TRY IT:
Exactly as written, retype the listing below, omitting the pictures.

DATA PROVIDED:
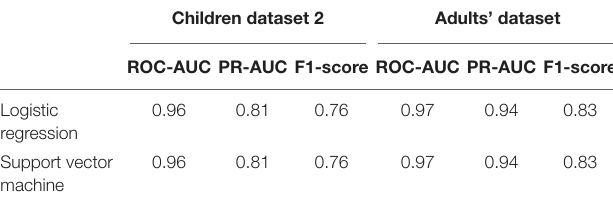
TABLE 6 | Performance rate on additional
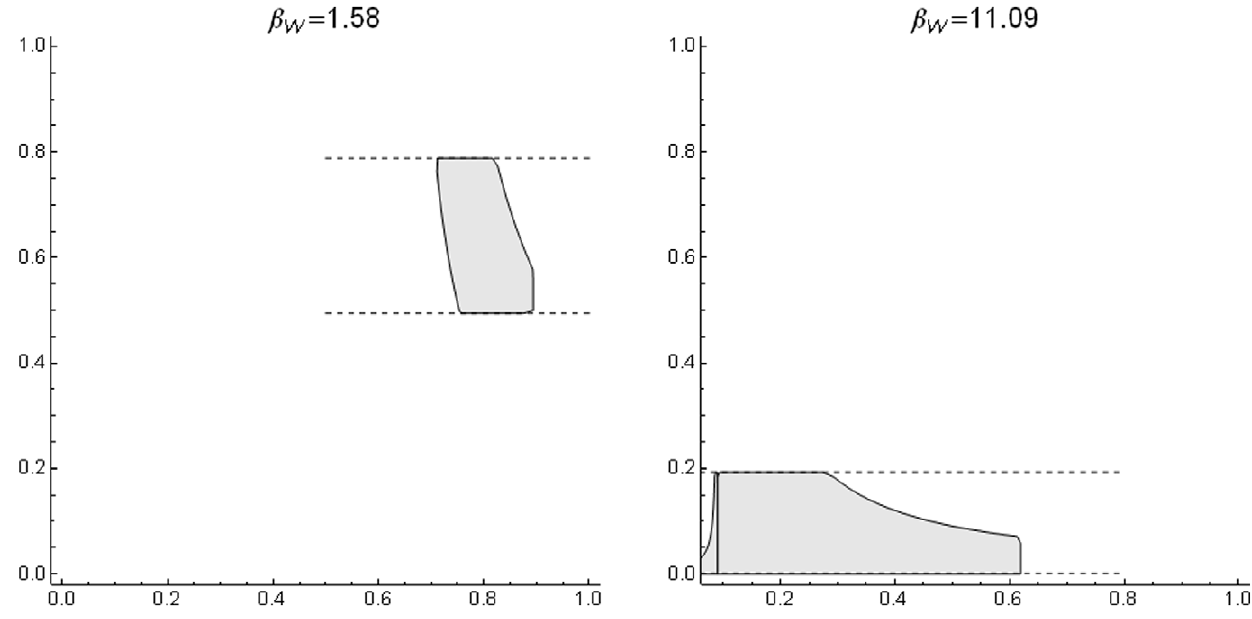
Figure 1. Mathematical constraints of data points plotted in a proportional richness ( a (cid:2) The graph in the left is a relatively low beta-diversity subregion of the world (the Smoky Mountains); the graph in the right is a high beta diversity region (the entire Indo-Malay region). Both regions have cells of a resolution of 10,000 km 2 but differing in extent (216 cells the Smokey Mountains and 951 cells the Indo-Malay region). For each one, the grey area represents the region where data points can occur, as implied by equation (2). The curved lines are the maximum and minimum isocovariance lines respectively, plotted using equation (2). The dashed lines are the maximum and . minimum observed a (cid:2) i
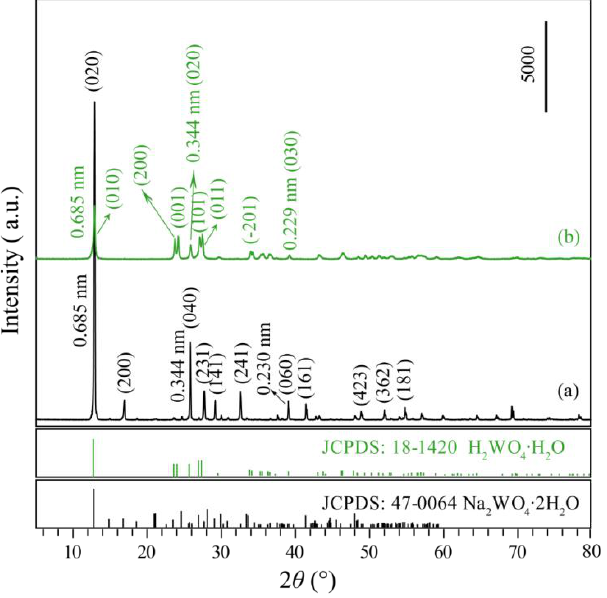
Figure 1. XRD patterns of ( a ) commercial Na 2 WO 4 · 2H 2 O precursor and ( b ) prepared H 2 WO 4 · H 2 O sample.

RESPONSE AREA:
TABLE 6 | Performance rate on additional
Figure 1. Mathematical constraints of data points plotted in a proportional richness ( a (cid:2) The graph in the left is a relatively low beta-diversity subregion of the world (the Smoky Mountains); the graph in the right is a high beta diversity region (the entire Indo-Malay region). Both regions have cells of a resolution of 10,000 km 2 but differing in extent (216 cells the Smokey Mountains and 951 cells the Indo-Malay region). For each one, the grey area represents the region where data points can occur, as implied by equation (2). The curved lines are the maximum and minimum isocovariance lines respectively, plotted using equation (2). The dashed lines are the maximum and . minimum observed a (cid:2) i
Figure 1. XRD patterns of ( a ) commercial Na 2 WO 4 · 2H 2 O precursor and ( b ) prepared H 2 WO 4 · H 2 O sample.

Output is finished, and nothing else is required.